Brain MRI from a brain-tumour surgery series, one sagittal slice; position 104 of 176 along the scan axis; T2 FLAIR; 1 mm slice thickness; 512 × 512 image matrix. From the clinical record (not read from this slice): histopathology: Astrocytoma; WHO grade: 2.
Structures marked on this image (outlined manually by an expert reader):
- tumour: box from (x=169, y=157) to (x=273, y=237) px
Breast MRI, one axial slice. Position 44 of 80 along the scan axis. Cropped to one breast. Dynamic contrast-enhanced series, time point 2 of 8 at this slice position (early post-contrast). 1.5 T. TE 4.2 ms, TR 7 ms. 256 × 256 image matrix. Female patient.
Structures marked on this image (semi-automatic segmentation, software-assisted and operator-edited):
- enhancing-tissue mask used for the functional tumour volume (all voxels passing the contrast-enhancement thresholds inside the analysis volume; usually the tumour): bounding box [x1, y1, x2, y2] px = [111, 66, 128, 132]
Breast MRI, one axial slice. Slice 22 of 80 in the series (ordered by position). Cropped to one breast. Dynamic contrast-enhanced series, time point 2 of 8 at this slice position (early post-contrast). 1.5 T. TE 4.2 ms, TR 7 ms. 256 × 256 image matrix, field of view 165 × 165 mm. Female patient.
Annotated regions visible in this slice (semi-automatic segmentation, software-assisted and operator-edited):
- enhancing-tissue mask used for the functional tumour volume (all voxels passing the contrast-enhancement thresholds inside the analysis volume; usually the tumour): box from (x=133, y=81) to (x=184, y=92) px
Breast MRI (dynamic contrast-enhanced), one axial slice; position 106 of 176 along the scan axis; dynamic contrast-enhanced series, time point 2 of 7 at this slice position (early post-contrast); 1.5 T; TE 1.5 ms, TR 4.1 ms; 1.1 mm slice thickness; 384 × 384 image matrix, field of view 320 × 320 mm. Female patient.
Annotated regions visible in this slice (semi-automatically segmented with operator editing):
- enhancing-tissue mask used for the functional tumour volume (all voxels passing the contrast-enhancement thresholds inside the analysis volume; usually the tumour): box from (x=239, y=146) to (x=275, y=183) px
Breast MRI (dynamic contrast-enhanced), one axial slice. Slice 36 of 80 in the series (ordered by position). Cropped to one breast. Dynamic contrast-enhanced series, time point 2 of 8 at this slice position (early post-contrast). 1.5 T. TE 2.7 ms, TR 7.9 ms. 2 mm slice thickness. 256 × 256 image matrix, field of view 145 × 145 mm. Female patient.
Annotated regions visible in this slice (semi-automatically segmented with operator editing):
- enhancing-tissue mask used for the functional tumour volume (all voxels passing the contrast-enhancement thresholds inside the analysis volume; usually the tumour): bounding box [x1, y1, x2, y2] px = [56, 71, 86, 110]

★ ★ ★ ★ ★

### INSTRUCTIONS FOR THE TASK
Lines that contain "software" should be pulled from the entries above and reported.

### ANSWER FOR THIS EXERCISE
Structures marked on this image (semi-automatic segmentation, software-assisted and operator-edited):
Annotated regions visible in this slice (semi-automatic segmentation, software-assisted and operator-edited):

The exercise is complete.